Dear Chairman Schapiro,

The causes of the May 6 Flash Crash are still under investigation, but we have learned a number of important lessons about our markets and how they have dramatically changed in the past few years, presenting new risks. I am writing to express my concern about certain of those developments and to respectfully suggest that the Commission consider steps to address the risks they pose to investors and to the integrity of our markets.

One of the most important new developments – and one that many observers and market participants think contributed to the market’s volatility on May 6 – is the role that high frequency traders now play as de facto liquidity providers. The traditional definition of bona-fide market makers developed to describe the upstairs specialists of the old trading floors is now largely irrelevant. During the May 6 Flash Crash many high frequency traders pulled out during the freefall, leaving a dearth of liquidity and exacerbating market volatility. This disappearance of high frequency traders and their withdrawal of liquidity reveal a serious problem with our market regulation. The players in our markets have changed but our regulations have not kept pace.

Accordingly, I respectfully urge the Commission to consider the following proposals to restore confidence in our markets and reduce the likelihood that another, potentially more severe Flash Crash, occurs.

First, the Commission should update its definition for “bona fide market maker”. The definition of “bona fide market maker” has not been updated since 1993 and therefore does not reflect the new market landscape of high frequency traders and alternative trading systems. The reality is that many high frequency traders are today’s de facto market makers. However, they are not subject to the legal obligations of market makers.
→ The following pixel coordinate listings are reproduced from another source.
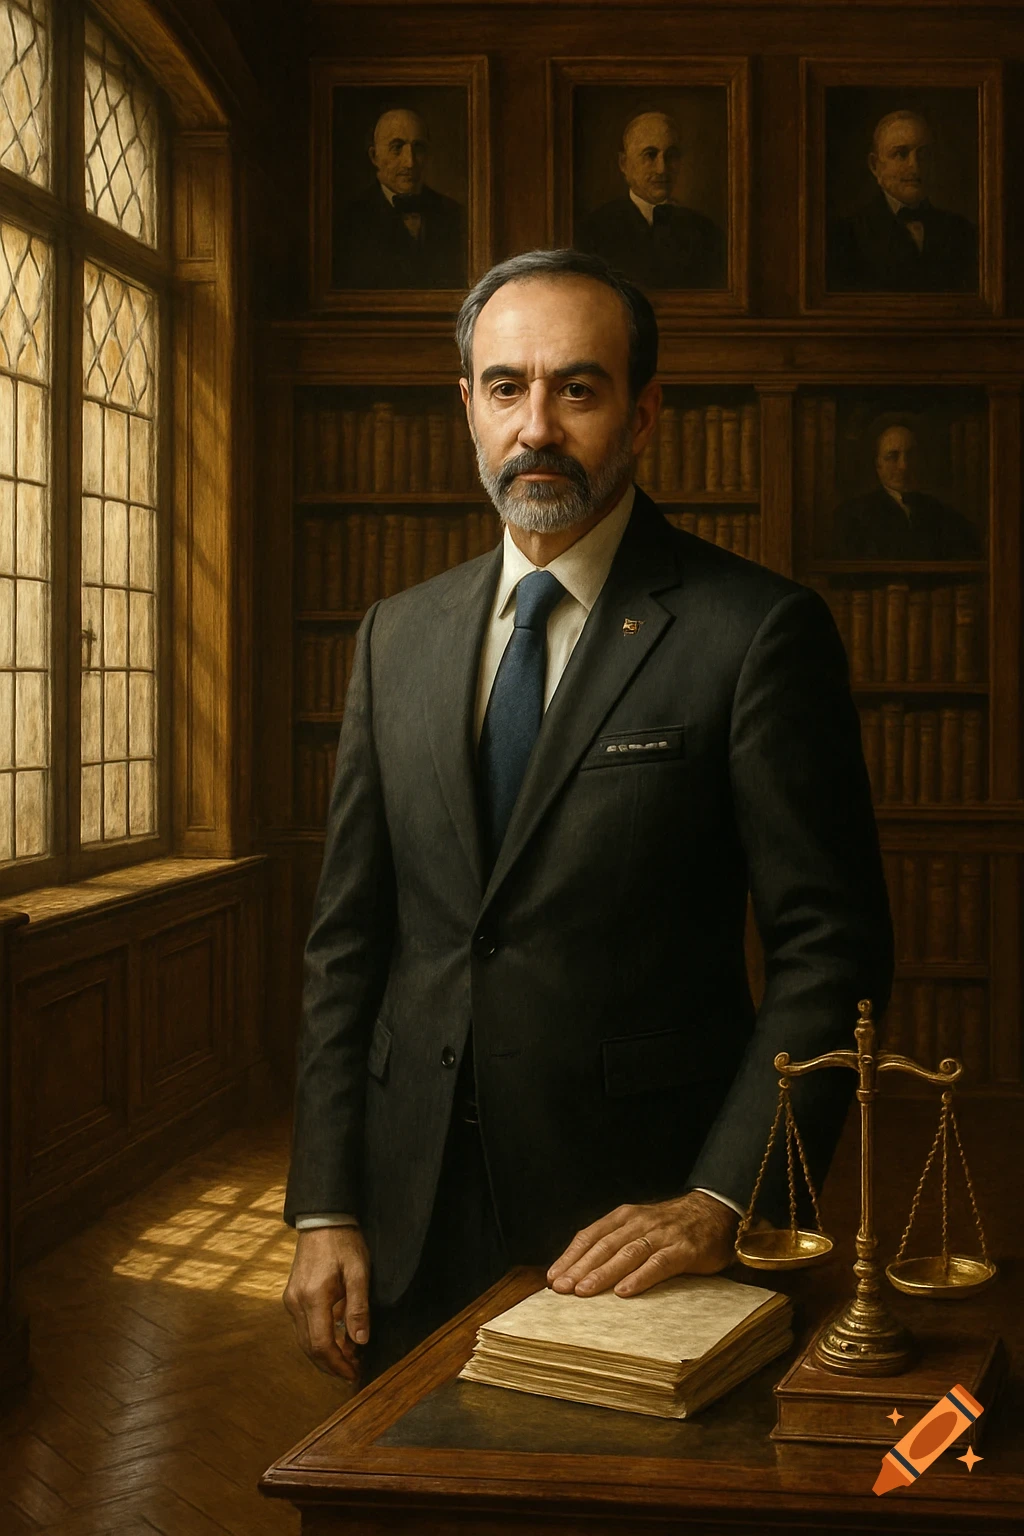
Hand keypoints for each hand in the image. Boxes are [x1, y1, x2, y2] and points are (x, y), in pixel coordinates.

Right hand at [283, 1226, 370, 1380]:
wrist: (322, 1220)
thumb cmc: (344, 1243)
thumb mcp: (359, 1272)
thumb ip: (358, 1307)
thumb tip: (360, 1342)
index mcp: (313, 1297)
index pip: (321, 1345)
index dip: (337, 1364)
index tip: (354, 1373)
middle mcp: (296, 1302)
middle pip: (310, 1348)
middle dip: (332, 1364)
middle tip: (354, 1370)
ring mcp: (291, 1300)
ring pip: (304, 1340)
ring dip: (326, 1353)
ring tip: (349, 1356)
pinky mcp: (291, 1296)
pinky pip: (303, 1327)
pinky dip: (319, 1338)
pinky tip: (337, 1337)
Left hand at [546, 1191, 738, 1298]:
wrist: (715, 1212)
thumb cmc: (672, 1225)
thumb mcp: (640, 1225)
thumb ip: (616, 1242)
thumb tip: (583, 1269)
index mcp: (625, 1216)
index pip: (590, 1236)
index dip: (570, 1256)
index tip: (553, 1277)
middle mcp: (640, 1223)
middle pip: (604, 1246)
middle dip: (579, 1268)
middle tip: (560, 1288)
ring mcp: (662, 1235)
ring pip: (626, 1254)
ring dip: (602, 1273)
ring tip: (583, 1291)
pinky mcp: (683, 1250)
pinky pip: (658, 1264)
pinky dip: (639, 1277)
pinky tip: (624, 1292)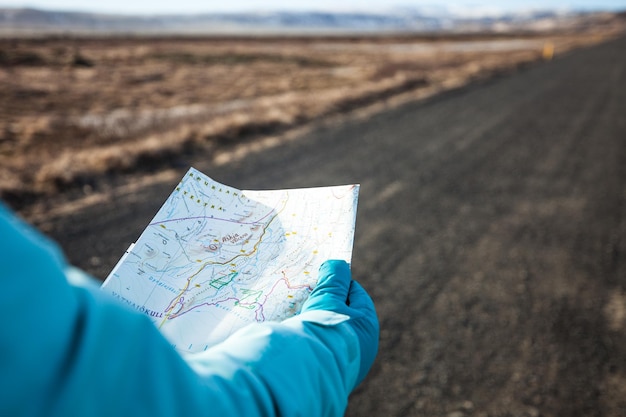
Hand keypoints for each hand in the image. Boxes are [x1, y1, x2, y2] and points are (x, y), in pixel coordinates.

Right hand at [302, 260, 378, 385]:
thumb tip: (338, 263)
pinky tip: (295, 333)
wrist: (307, 373)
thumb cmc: (324, 330)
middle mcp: (360, 345)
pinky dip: (309, 337)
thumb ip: (334, 278)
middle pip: (342, 313)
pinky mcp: (327, 371)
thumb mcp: (329, 297)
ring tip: (297, 314)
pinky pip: (319, 346)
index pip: (355, 293)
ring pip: (329, 331)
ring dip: (315, 321)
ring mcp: (344, 360)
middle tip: (306, 294)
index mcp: (368, 325)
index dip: (338, 283)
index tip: (321, 278)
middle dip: (325, 303)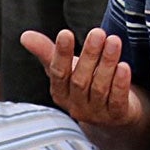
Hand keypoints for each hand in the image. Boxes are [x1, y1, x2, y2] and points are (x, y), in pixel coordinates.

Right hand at [19, 27, 145, 131]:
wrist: (113, 115)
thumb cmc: (87, 86)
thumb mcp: (67, 70)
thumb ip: (48, 53)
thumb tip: (25, 36)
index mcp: (61, 93)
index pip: (58, 73)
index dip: (61, 54)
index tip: (66, 33)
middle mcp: (76, 105)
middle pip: (80, 80)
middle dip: (89, 55)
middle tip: (97, 32)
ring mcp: (96, 113)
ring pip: (99, 88)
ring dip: (107, 64)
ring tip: (113, 41)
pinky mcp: (117, 116)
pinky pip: (117, 100)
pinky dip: (120, 84)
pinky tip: (124, 66)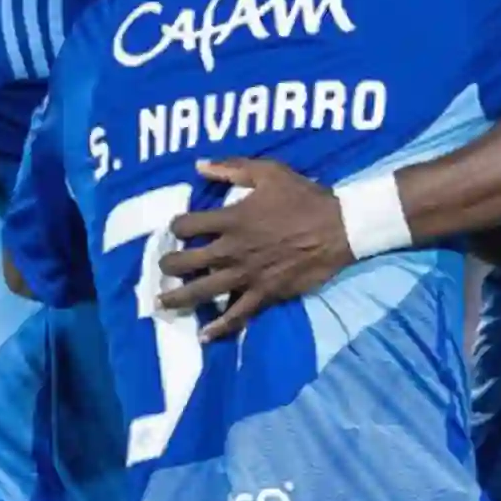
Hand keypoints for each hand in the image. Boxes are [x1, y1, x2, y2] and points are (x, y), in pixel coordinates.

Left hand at [156, 158, 353, 341]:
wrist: (338, 228)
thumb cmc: (303, 197)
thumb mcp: (268, 172)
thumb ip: (232, 167)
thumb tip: (198, 165)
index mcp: (231, 219)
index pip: (188, 225)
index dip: (176, 226)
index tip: (176, 228)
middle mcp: (232, 250)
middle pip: (187, 262)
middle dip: (169, 265)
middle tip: (163, 267)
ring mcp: (247, 275)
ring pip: (204, 291)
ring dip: (180, 298)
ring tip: (163, 303)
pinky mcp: (264, 294)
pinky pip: (237, 315)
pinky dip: (219, 328)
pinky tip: (203, 336)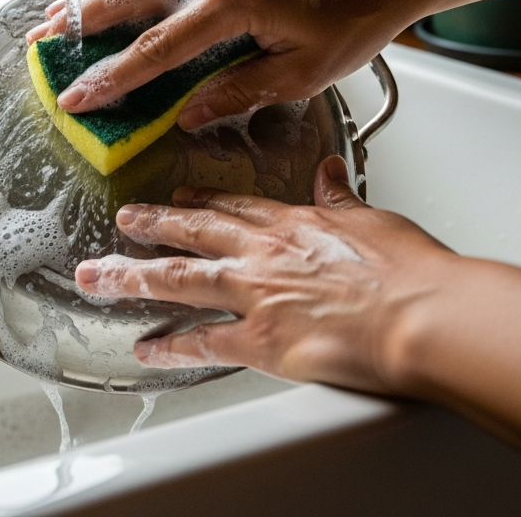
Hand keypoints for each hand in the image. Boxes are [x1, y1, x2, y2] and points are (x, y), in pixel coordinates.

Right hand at [25, 0, 421, 129]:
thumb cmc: (355, 15)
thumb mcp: (302, 73)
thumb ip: (237, 92)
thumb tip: (187, 113)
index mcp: (233, 4)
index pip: (155, 50)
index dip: (111, 79)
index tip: (78, 98)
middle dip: (78, 23)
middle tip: (41, 45)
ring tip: (58, 15)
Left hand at [74, 155, 460, 393]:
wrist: (420, 313)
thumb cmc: (411, 272)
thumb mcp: (374, 218)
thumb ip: (343, 197)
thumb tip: (332, 173)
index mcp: (295, 222)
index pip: (237, 205)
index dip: (204, 200)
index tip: (183, 196)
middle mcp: (264, 253)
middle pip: (194, 233)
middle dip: (152, 225)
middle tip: (122, 220)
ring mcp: (256, 295)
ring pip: (179, 280)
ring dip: (134, 276)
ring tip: (100, 275)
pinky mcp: (260, 340)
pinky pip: (202, 343)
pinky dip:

The Commission should require any market participant effectively making markets in 25 or more symbols to be subject to market maker obligations. Requiring more high frequency traders to be legally obligated to step in and provide liquidity would go a long way in helping to avoid sudden, rapid price plunges like the May 6 Flash Crash.

Second, the Commission should bolster the obligations of such market makers to provide meaningful liquidity and stability in the markets. I respectfully request that the Commission consider incorporating the following market maker obligations:

• Best Price Obligation: Market makers should be required to quote between the highest bid and lowest offer price for a specified percentage of time during the trading day depending on stock price, trading volume and other characteristics of the stock. This would ensure that market makers provide meaningful liquidity at market prices.
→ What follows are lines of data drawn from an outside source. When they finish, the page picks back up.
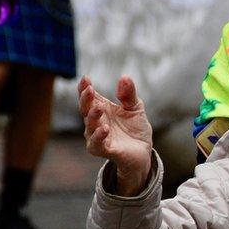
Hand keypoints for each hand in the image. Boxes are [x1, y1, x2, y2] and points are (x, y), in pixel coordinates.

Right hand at [78, 76, 152, 195]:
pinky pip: (97, 144)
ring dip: (92, 117)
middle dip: (85, 99)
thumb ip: (129, 94)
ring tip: (98, 108)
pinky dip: (99, 136)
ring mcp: (98, 136)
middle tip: (89, 89)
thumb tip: (124, 77)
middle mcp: (96, 123)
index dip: (84, 88)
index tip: (85, 78)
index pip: (89, 98)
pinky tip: (104, 129)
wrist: (143, 151)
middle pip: (85, 110)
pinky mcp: (105, 150)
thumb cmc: (135, 129)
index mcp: (102, 110)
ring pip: (89, 126)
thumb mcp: (135, 108)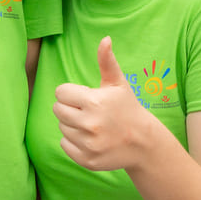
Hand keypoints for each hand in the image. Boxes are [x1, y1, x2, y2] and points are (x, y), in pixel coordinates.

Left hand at [53, 37, 151, 171]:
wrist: (143, 142)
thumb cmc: (127, 108)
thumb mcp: (118, 84)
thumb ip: (107, 61)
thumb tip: (105, 39)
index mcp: (94, 102)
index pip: (60, 93)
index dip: (71, 93)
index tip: (85, 97)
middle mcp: (89, 124)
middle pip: (57, 110)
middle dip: (69, 108)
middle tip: (87, 110)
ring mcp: (88, 144)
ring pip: (61, 128)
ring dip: (72, 125)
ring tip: (91, 124)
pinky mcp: (86, 160)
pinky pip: (64, 145)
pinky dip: (73, 142)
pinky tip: (90, 138)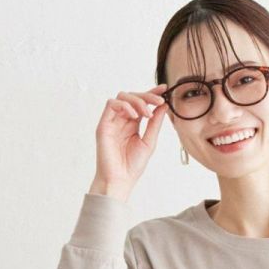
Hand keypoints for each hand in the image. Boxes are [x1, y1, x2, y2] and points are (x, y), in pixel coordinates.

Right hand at [91, 84, 167, 198]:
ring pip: (122, 97)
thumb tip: (163, 106)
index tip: (164, 88)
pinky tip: (133, 116)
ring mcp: (113, 121)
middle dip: (147, 96)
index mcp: (133, 124)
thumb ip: (155, 123)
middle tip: (158, 101)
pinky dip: (124, 106)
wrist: (120, 180)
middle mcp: (122, 120)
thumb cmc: (132, 166)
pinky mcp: (104, 124)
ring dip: (137, 101)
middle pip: (133, 96)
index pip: (142, 103)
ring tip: (146, 113)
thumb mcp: (149, 142)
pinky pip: (111, 104)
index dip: (152, 93)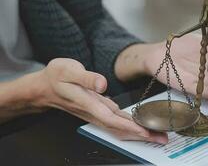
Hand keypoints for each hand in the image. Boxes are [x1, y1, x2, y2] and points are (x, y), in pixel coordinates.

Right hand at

• Maximum Quoted Spread: Market makers should also be required to post quotes that are reasonably related to the then-current market price, presumably within the percentage triggers for circuit breakers. This would eliminate the practice of posting so-called “stub quotes”, widely believed to have led to many of the cancelled trades on May 6.

• Depth Obligation: Market makers also should be required to provide multiple price levels below the best price obligation depending on volume, stock price and other characteristics of the stock. Making markets should not be limited to the superficial level of the best price. In order to be strong, resilient and less volatile, markets should be as deep and liquid as possible.

• Uniformity Across Trading Venues: Perhaps most importantly, the eligibility requirements and obligations of market makers should be uniform across all exchanges and trading venues. Some exchanges require fewer obligations of their market makers than others. It is important that there is a level playing field between all trading venues and that this playing field has high standards that protect the best interests of long-term investors.

A consensus is emerging around many of these proposals, not only among exchanges but also among many leading market makers and other market participants, who sent you a letter advocating many of these proposals on July 13.

The above obligations are burdensome and making markets is voluntary, so the Commission should consider appropriate incentives for high frequency traders to become market makers.

I commend the excellent work you and your staff are doing, and I look forward to working with you on these important issues.